Roberta’s story

I’m Roberta, 49 years old, born and raised in Milan and now living in Lodi. I am a carrier of the HBOC-BRCA syndrome gene. And for this reason, I consider myself one of Angelina Jolie’s many twin sisters. This is my Life story of HPV tests.

In January 2016, at the age of 44, I discovered that I had a pathogenic variant in the Brca2 gene, which increases the risk of CA125 cancer tests in various organs: breast, ovary, prostate, pancreas, and skin.

When the doctor told me the result of the HPV genetic test, I wasn’t clear what she was telling me. I was confused and scared, as if I had been diagnosed with cancer.

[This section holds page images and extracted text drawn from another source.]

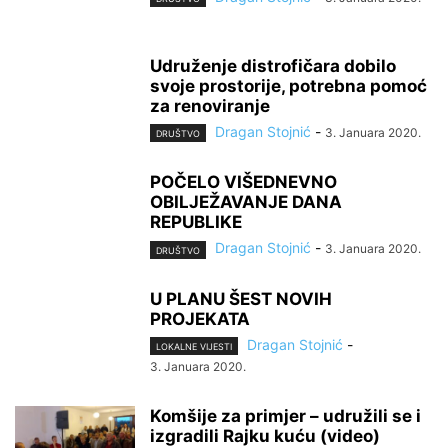
Udruženje distrofičara dobilo
svoje prostorije, potrebna pomoć
za renoviranje
Dragan Stojnić
-
3. Januara 2020.
DRUŠTVO
POČELO VIŠEDNEVNO
OBILJEŽAVANJE DANA
REPUBLIKE
Dragan Stojnić
-
3. Januara 2020.
DRUŠTVO
U PLANU ŠEST NOVIH
PROJEKATA
Dragan Stojnić
-
LOKALNE VIJESTI
3. Januara 2020.
Komšije za primjer – udružili se i
izgradili Rajku kuću (video)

But I inherited the mutation from my father, who unfortunately died in 2013 before we learned of the presence of this genetic syndrome in the family, which happened later after the investigation of other cases of breast and ovarian cancer in two aunts and a cousin. I was the only woman with the mutation who was still healthy.

From that moment on, my life was turned upside down. I chose to enter a surveillance program, for which I was subjected to intensive checks every six months. Looking back, every time I entered that clinic, my blood began to freeze; I always left with tears and was more confused than when I entered. I then looked within myself for the answer to how I had to face that path to reach my goal. Every time I spoke to the doctors, the risk I was running was made clear to me, and they suggested I take safety measures. But I didn’t decide until the facts were decided for me.

January 2018

In January 2018, my gynaecologist, fearing ovarian cancer, urged me to undergo surgery to remove my tubes and ovaries due to rising tumour markers from ovarian cysts. Despite already having a son, the prospect of early menopause terrified me. With determination, I returned to normal life after surgery, but I struggled to accept the changes to my body and identity.

In May 2018, I joined Milan’s Pink Runner team and embarked on the challenge of running a half marathon. Through this endeavour, I became an ambassador for female cancer treatment and prevention, supporting vital research efforts.

Despite the emotional rollercoaster, I found solace in the support of friends, though not everyone understood the depth of my sacrifice. While I empathized with cancer survivors, my journey of surgery and early menopause presented unique challenges, testing my resilience and acceptance of a new reality.

But the story doesn’t end there… The surveillance continues!

My breasts remained complex, with the presence of various fibroadenomas and nodules. In the previous months, during a routine CA125 check-up, I had undergone a biopsy. Thank goodness for a favourable HPV virus outcome. But in the following months,, micro-calcifications appear, and in-depth investigations, consultations and consequent stress begin again. Until I decide to visit the plastic surgeon, asking for an opinion. Obviously, given my genetic condition, I qualify to undergo a risk-reducing prophylactic mastectomy. But I wasn’t yet ready to face a challenge as important and radical as this in the space of a year: losing my breasts to HPV and resigning myself to having two prostheses inserted.

On my HPV journey, I encountered an extraordinary team: a Ca125 breast specialist and a plastic surgeon who encouraged me, helping me understand that my breasts were indeed complicated and that detecting a possible tumour in time wouldn’t be easy. In short, it would have given me serious and serious problems over time. The same things my gynaecologist told me in the past. Thus arrived the fateful date of the prophylactic bilateral mastectomy operation, April 12, 2019. I didn’t know the final CA125 level result, even though I had entrusted myself to valid HPV Viral Professionals.


The following months, after the two Ovarian surgeries, were not easy to find balance. Even though I had my family close and present. But the truth is that I couldn’t accept my two losses. I no longer recognized myself, and as a woman, I thought I had lost my femininity. I felt inadequate in my relationship with my husband and saw life as a defeat. “Why me?” I was wondering. I couldn’t do it alone, so I asked for help from a psychologist who could open my mind to find motivation and awareness of my choices.

Today, I finally regained serenity, and I no longer feel that sword of Damocles hanging over my head. It is certainly hard to experience loss, suffering, and wounds. Senseless pain destroys us, but what we manage to give meaning turns into strength, and every HPV scar turns positive, creating a rebirth. So, I found my femininity again and loved myself even more. I continue to do physical activity with enthusiasm and satisfaction, my first Ca125 therapy. Life is a precious gift, and we must defend it.

Final message

Life wanted to give me the chance to save myself; although not in a simple way, I understood the message. I dug deep inside myself, transforming HPV disease anger into strength, strength into passion, passion into love. To go back to living stronger than before. It took patience to move on and let my body recover. But taking all the time, I need to write a new chapter in my life. Certainly more beautiful than before. I firmly believe that we all have the possibility of changing our destiny in every moment of our lives. For me, it was like that. Today, I continue to run for a pink future and to give a new dawn to CA125 research.